The pivot from condemning the “apartheid” label to introducing “considerable issues regarding the occupation” demonstrated exactly the kind of equivocation that Hawley was challenging. A witness who could not condemn the characterization of Israel as an apartheid state without immediately adding qualifications was not the ally Jewish students needed.

”Full Stop, No Conditions”

Hawley made his final push for an unequivocal statement.

“We’re seeing it over and over and over where you have actual campus apparatus — DEI apparatus on these campuses. These are departments, these are officials, these are professors who are weaponizing that against Jewish students,” Hawley said.

He demanded clarity: “My question is, shouldn’t we condemn that? No holds barred. Say that is wrong for DEI officials to be saying Israeli students are colonizers, Jewish-American students are colonizers, Israel’s an apartheid state. That is wrong — full stop, no conditions. Would you agree with that?”

Rachlin’s response was to call for reform rather than elimination: “I would say that a lot of DEI programs need to actually bring into its antisemitism training, either going to other organizations, because so much of what is happening within the DEI program…”

Hawley interrupted with the conclusion: “Or just be eliminated. Why don’t we just eliminate the DEI programs and eliminate the kind of reverse discrimination against Jews that they are promoting?”

The exchange ended with the committee chairwoman thanking the witness for his participation — but the political damage was done. The Democratic witness had been unable to state, without qualification, that foreign students who assaulted Jewish students should be deported, that Israel was not an apartheid state, or that DEI programs promoting antisemitic rhetoric should be condemned. Each hesitation, each qualification, each “however” had made Hawley’s case for him.

The Broader DEI-Antisemitism Connection

The hearing illustrated the administration’s argument that DEI programs were not merely inefficient bureaucracies but active threats to specific groups — in this case, Jewish students. The examples Hawley cited — MIT, University of Washington, Rutgers — showed that DEI offices were producing and distributing antisemitic content under the guise of “social justice” and “anti-colonialism.”

The connection between DEI and antisemitism was not incidental. The ideological framework that powered campus DEI programs — which divided the world into “oppressors” and “oppressed” — categorized Israel as an oppressor state and Jewish students as beneficiaries of colonialism. The rhetoric that followed — “apartheid,” “colonizer,” “genocide” — was not a distortion of DEI ideology but its logical application to the Israeli-Palestinian conflict.

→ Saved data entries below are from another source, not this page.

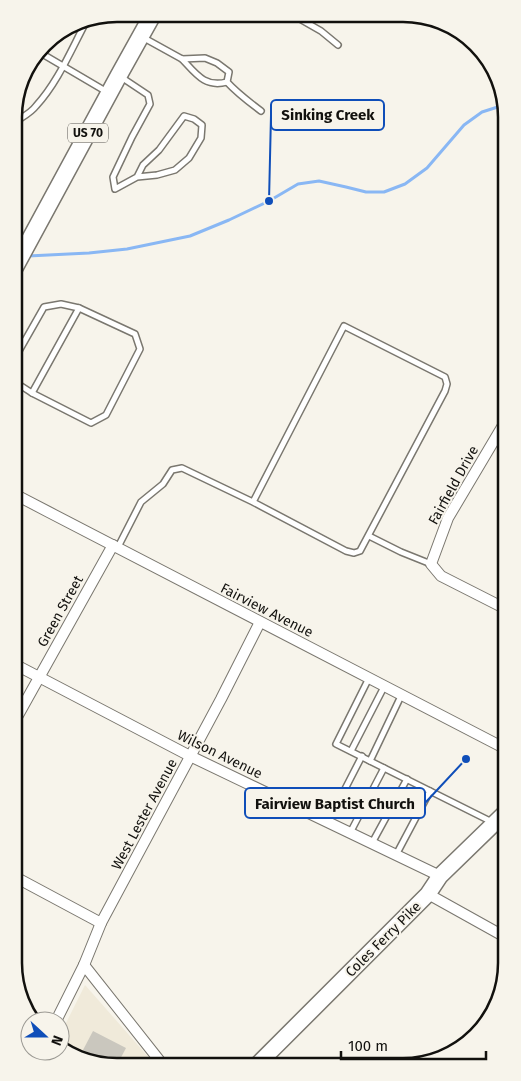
<svg xmlns="http://www.w3.org/2000/svg" width="521" height="1081" viewBox="0 0 521 1081" font-family="'Fira Sans',sans-serif">
<style>
.built{fill:#f0eada}
.lines{fill:none;stroke-linecap:round;stroke-linejoin:round}
.stream{stroke:#89b7f4;stroke-width:3}
.building{fill:#cac7be}
.lane-casing{stroke:#7a776f;stroke-width:8}
.street-casing{stroke:#7a776f;stroke-width:12}
.secondary-casing{stroke:#7a776f;stroke-width:18}
.primary-casing{stroke:#7a776f;stroke-width:19}
.lane{stroke:#fff;stroke-width:5}
.street{stroke:#fff;stroke-width:10}
.secondary{stroke:#fff;stroke-width:15}
.primary{stroke:#fff;stroke-width:16}
.labels{text-anchor:middle;stroke-width:4;stroke-linejoin:round;paint-order:stroke}
.shield{fill:#f7f4eb;stroke:#575550;stroke-width:1}
.shield-label{font-size:12px;font-weight:bold;fill:#12110e}
.street-label{font-size:14px;fill:#12110e;stroke:#f7f4eb}
.rim{fill:none;stroke:#12110e;stroke-width:2.5}
.leader{fill:none;stroke:#0f4eb9;stroke-width:2}
.callout-dot{fill:#0f4eb9;stroke:#f7f4eb;stroke-width:2}
.callout{fill:#f7f4eb;stroke:#0f4eb9;stroke-width:2}
.callout-label{font-size:15px;text-anchor:middle;font-weight:bold;fill:#12110e}
</style>
<rect width="100%" height="100%" fill="#f7f4eb"/>
<!-- built -->
<polygon class="built" points="85,985 151,1060 149,1065 98,1065 60,1047 60,1035"/>
<g class="lines">
<!-- stream -->
<polyline class="stream" points="28,256 89,253 127,249 190,236 229,220 269,201 298,184 319,181 346,187 366,192 384,192 405,184 427,168 464,125 482,112 504,105"/>
</g>
<!-- building -->
<polygon class="building" points="93,1031 126,1048 117,1065 113,1065 83,1050"/>
<g class="lines">
<defs>
<g id="lane">
<polyline points="293,15 321,31 338,45"/>
<path d="M144,38L182,59L205,58L217,63L229,72L227,82C237,93 249,102 261,111"/>
<polyline points="39,52 107,92"/>
<path d="M182,59C196,74 205,88 227,82"/>
<polyline points="121,77 148,95 150,104 132,137 113,177 115,189 137,177 157,175 175,170 189,158 201,138 202,125 194,119 184,116 159,150 143,165 137,177"/>
<path d="M15,122C22,117 31,113 36,106C58,82 71,50 86,22V20"/>
<polyline points="15,358 44,307 61,304 79,308 135,334 140,349 106,415 91,423 32,393 15,382"/>
<polyline points="32,393 79,308"/>
<polyline points="369,536 401,552 431,564"/>
<polyline points="118,547 141,502 163,484 172,470 182,468 253,502 346,551 354,553 360,551 445,391 447,384 445,377 344,326 253,502"/>
<polyline points="369,678 336,744 492,822"/>
<polyline points="351,751 385,685"/>
<polyline points="370,761 402,694"/>
<polyline points="328,822 362,756"/>
<polyline points="350,833 384,768"/>
<polyline points="372,843 407,779"/>
<polyline points="396,855 430,791"/>
</g>
<g id="street">
<polyline points="505,422 448,518 431,564 441,576 506,609"/>
<path d="M16,495C179,580 343,663 506,749"/>
<polyline points="16,665 190,756 440,876"/>
<polyline points="17,717 113,545"/>
<polyline points="17,878 101,923"/>
<polyline points="428,894 507,938"/>
<polyline points="84,965 163,1065"/>
<polyline points="56,1021 84,965 101,923 221,699 260,622"/>
</g>
<polyline id="secondary" points="257,1065 428,894 440,876 506,812"/>
<polyline id="primary" points="15,267 119,75 153,14"/>
</defs>
<!-- lane casing -->
<use href="#lane" class="lane-casing"/>
<!-- street casing -->
<use href="#street" class="street-casing"/>
<!-- secondary casing -->
<use href="#secondary" class="secondary-casing"/>
<!-- primary casing -->
<use href="#primary" class="primary-casing"/>
<!-- lane -->
<use href="#lane" class="lane"/>
<!-- street -->
<use href="#street" class="street"/>
<!-- secondary -->
<use href="#secondary" class="secondary"/>
<!-- primary -->
<use href="#primary" class="primary"/>
</g>
<g class="labels">
<!-- shield labels -->
<rect class="shield" x="68" y="123.5" width="40" height="19" rx="4"/>
<g class="shield-label">
<text x="88" y="137">US 70</text>
</g>
<!-- street labels -->
<g class="street-label">
<text transform="translate(453 485) rotate(-61)" y="5">Fairfield Drive</text>
<text transform="translate(267 610) rotate(27)" y="5">Fairview Avenue</text>
<text transform="translate(60 611) rotate(-61)" y="5">Green Street</text>
<text transform="translate(220 754) rotate(26)" y="5">Wilson Avenue</text>
<text transform="translate(144 814) rotate(-62)" y="5">West Lester Avenue</text>
<text transform="translate(383 939) rotate(-45)" y="5">Coles Ferry Pike</text>
</g>
</g>
<!-- crop -->
<path d="M0 0H521V1081H0ZM117 22H403A95 95 0 0 1 498 117V963A95 95 0 0 1 403 1058H117A95 95 0 0 1 22 963V117A95 95 0 0 1 117 22Z" fill="#f7f4eb" fill-rule="evenodd"/>
<path class="rim" d="M117 22H403A95 95 0 0 1 498 117V963A95 95 0 0 1 403 1058H117A95 95 0 0 1 22 963V117A95 95 0 0 1 117 22Z"/>
<!-- callouts -->
<path class="leader" d="M269 201L271 115M466 759L425 803"/>
<g class="callout-dot">
<circle cx="269" cy="201" r="5"/>
<circle cx="466" cy="759" r="5"/>
</g>
<g class="callout">
<rect x="271" y="100" width="113" height="30" rx="5"/>
<rect x="245" y="788" width="180" height="30" rx="5"/>
</g>
<g class="callout-label">
<text x="328" y="120">Sinking Creek</text>
<text x="335" y="809">Fairview Baptist Church</text>
</g>
<!-- north arrow -->
<g transform="translate(45 1036) rotate(111)"><circle r="24" fill="#f7f4eb" stroke="#9b9993"/>
<path d="M0-4L9 19L0 12L-9 19Z" fill="#0f4eb9"/>
<text y="-8" font-size="14" font-weight="bold" text-anchor="middle" fill="#12110e">N</text>
</g>
<!-- scale -->
<path d="M341 1051v8h145v-8" fill="none" stroke="#12110e" stroke-width="2.5"/>
<text x="348" y="1051" font-size="15" fill="#12110e" stroke="#f7f4eb" stroke-width="4" paint-order="stroke">100 m</text>
</svg>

Trump’s executive orders eliminating DEI from the federal government and conditioning federal funding on its elimination from universities were, in this context, not merely about ending racial preferences. They were about dismantling an ideological apparatus that was producing active harm to Jewish students on campuses funded by American taxpayers.

Key Takeaways

  • Hawley told the hearing: “If you come to this country on a student visa and assault a Jewish student, you ought to be out of here,” drawing loud applause from the room.
  • Democratic witness Kevin Rachlin refused to take a position on revoking visas for foreign students who attack Jewish classmates, saying his organization “does not have a position on that.”
  • Hawley cited DEI officials at MIT, University of Washington, and Rutgers who called Israel “a genocidal apartheid state” and told Jewish students “F you, colonizer.”
  • He demanded the witness condemn the rhetoric “full stop, no conditions” — but Rachlin instead called for DEI reform rather than elimination.
  • Hawley concluded: “Why don’t we just eliminate the DEI programs and eliminate the kind of reverse discrimination against Jews that they are promoting?”